-- Study material follows --

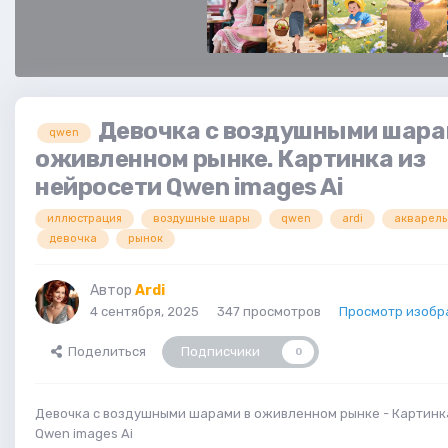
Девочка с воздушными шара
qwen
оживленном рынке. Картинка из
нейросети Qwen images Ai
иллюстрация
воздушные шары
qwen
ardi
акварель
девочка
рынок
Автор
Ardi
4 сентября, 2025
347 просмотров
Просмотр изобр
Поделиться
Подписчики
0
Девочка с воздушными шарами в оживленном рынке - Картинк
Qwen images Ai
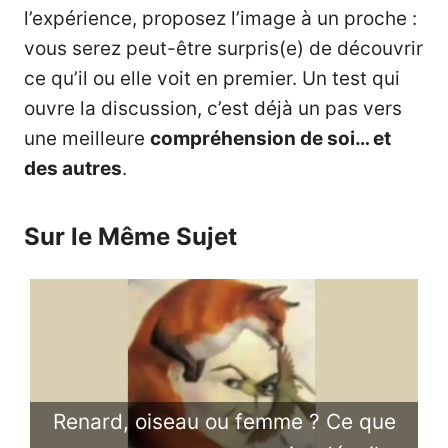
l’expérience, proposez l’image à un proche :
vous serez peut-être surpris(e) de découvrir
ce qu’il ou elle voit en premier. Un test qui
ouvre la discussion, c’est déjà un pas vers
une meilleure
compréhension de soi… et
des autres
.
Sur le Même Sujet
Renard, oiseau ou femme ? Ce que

-- Study material concluded --

Task item - Copy every line from the records above that contains the word "рынке".

Task solution -
оживленном рынке. Картинка из
Девочка с воздушными шарами в оживленном рынке - Картинк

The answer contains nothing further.